Source material below:

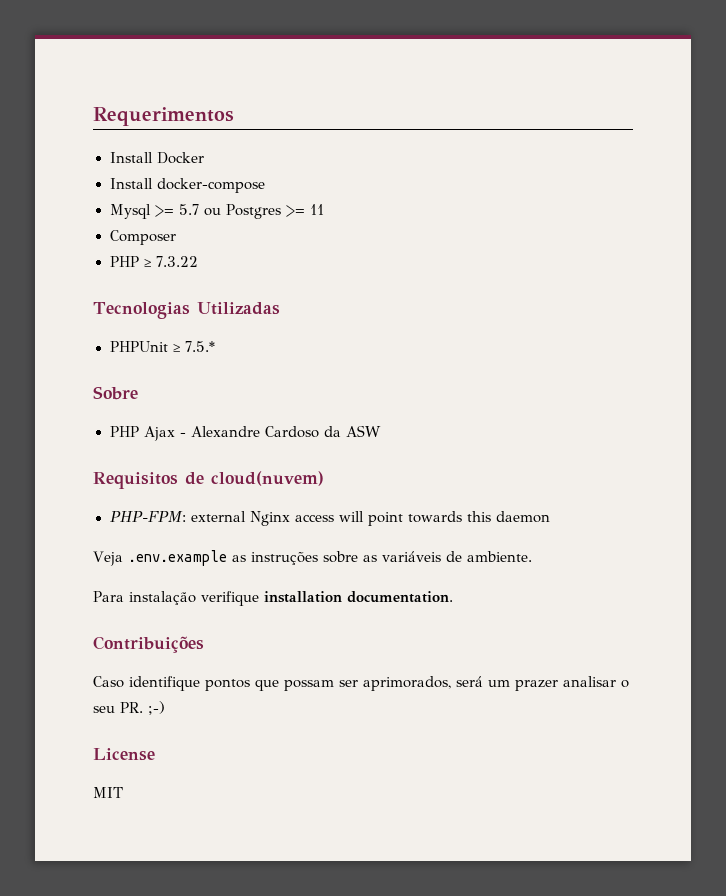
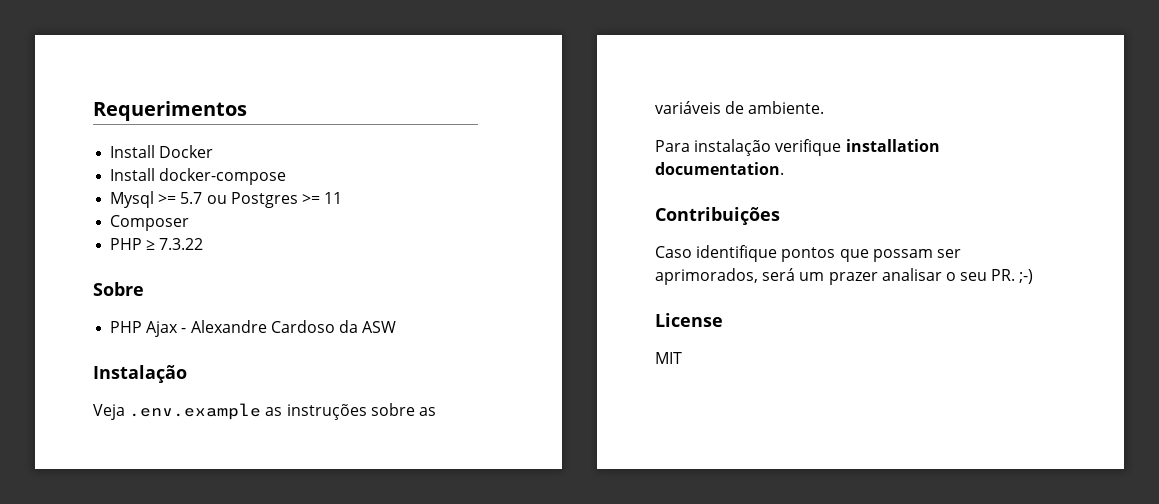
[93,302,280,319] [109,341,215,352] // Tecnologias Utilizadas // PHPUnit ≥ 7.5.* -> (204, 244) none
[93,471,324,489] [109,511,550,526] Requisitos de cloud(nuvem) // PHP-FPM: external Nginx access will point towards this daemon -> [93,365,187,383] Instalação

End of Source material.
Source material below:

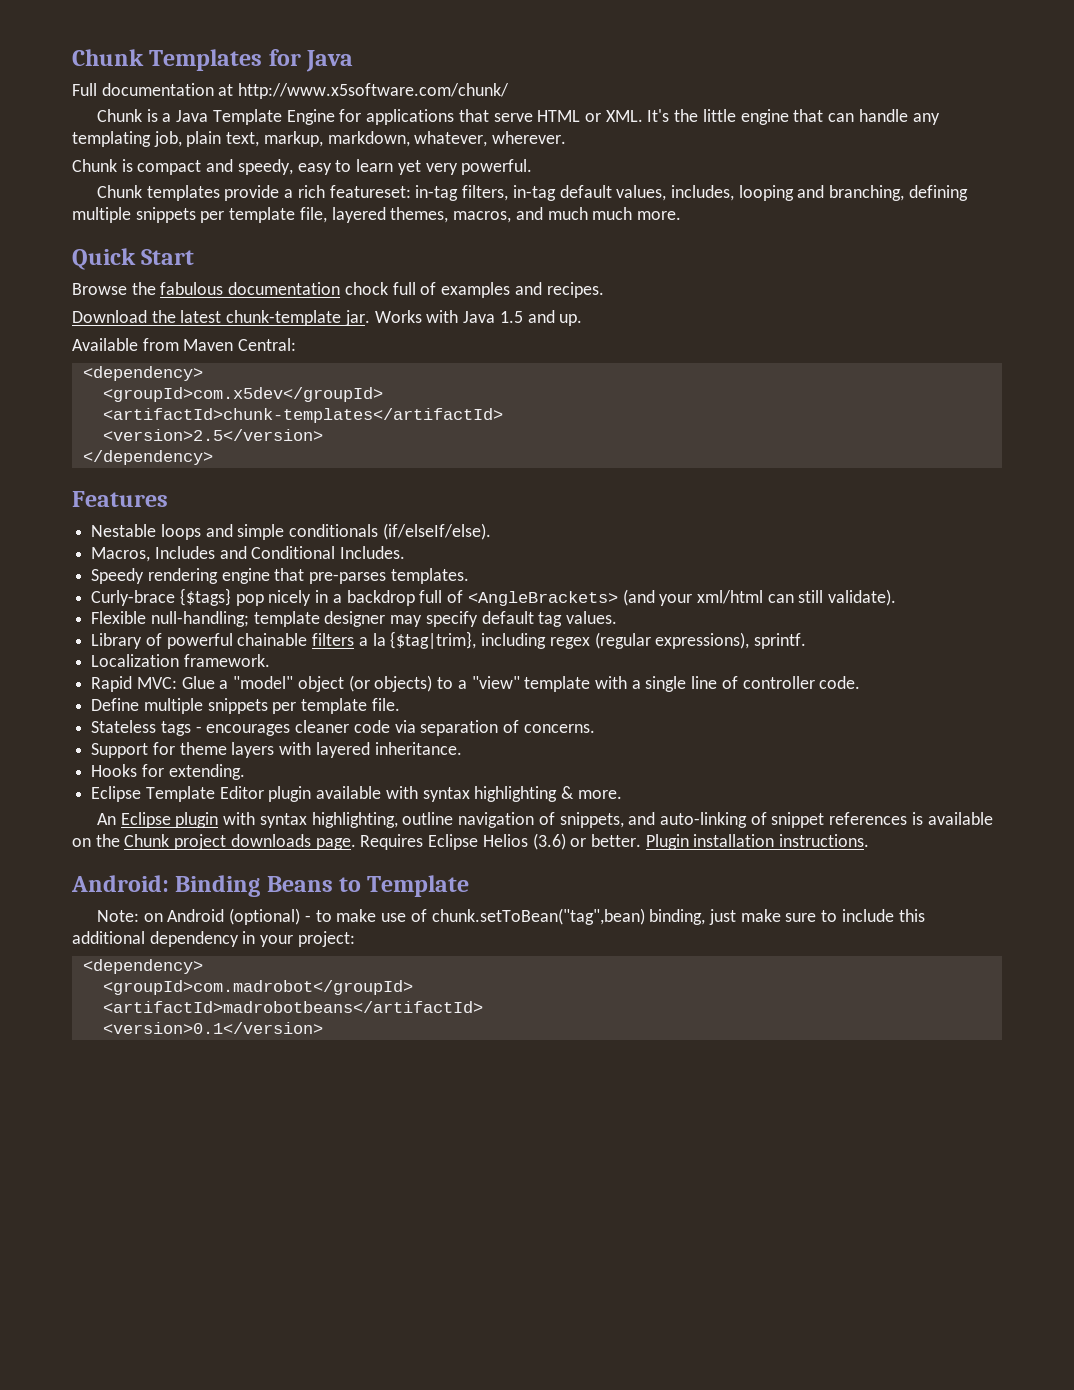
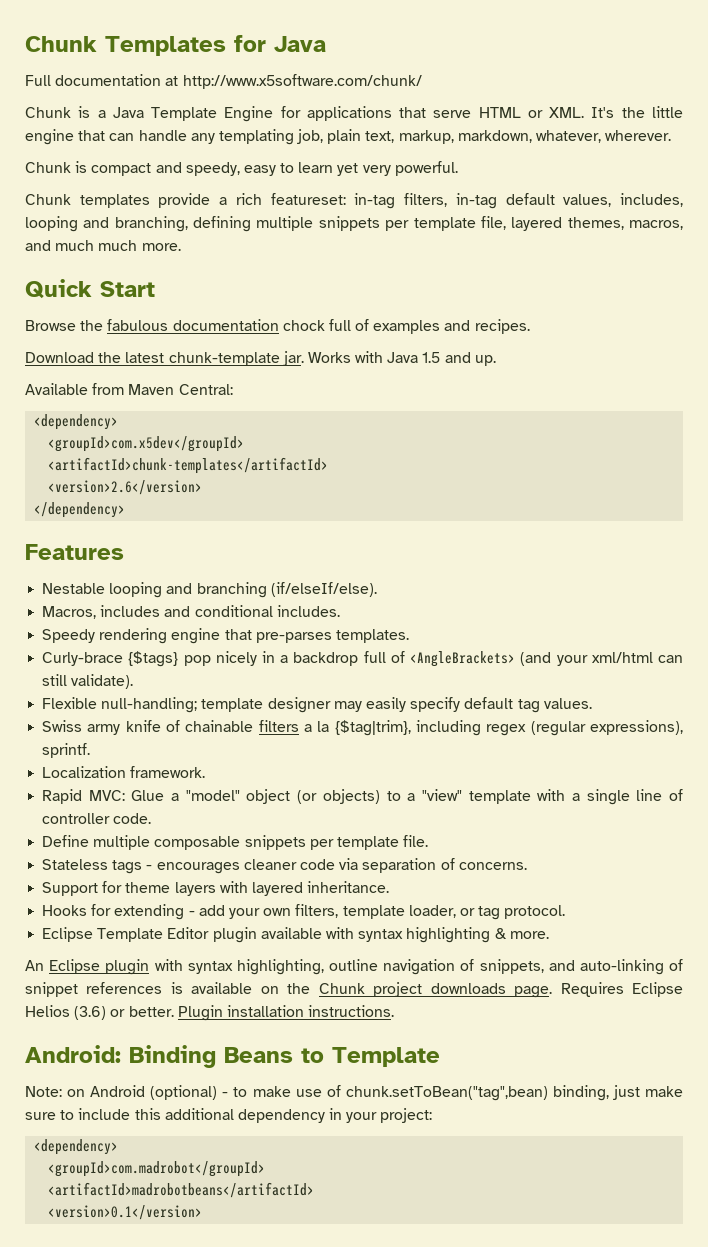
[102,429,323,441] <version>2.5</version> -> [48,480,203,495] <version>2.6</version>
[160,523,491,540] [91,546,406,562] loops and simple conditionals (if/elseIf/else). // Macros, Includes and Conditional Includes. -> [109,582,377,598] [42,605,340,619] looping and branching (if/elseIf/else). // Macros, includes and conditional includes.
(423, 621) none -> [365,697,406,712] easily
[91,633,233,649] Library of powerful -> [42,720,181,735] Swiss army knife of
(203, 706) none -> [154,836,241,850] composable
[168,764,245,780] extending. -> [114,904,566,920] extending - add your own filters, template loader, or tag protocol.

End of Source material.

Task for the records above: copy every line in which the word "none" occurs.

[93,302,280,319] [109,341,215,352] // Tecnologias Utilizadas // PHPUnit ≥ 7.5.* -> (204, 244) none
(423, 621) none -> [365,697,406,712] easily
(203, 706) none -> [154,836,241,850] composable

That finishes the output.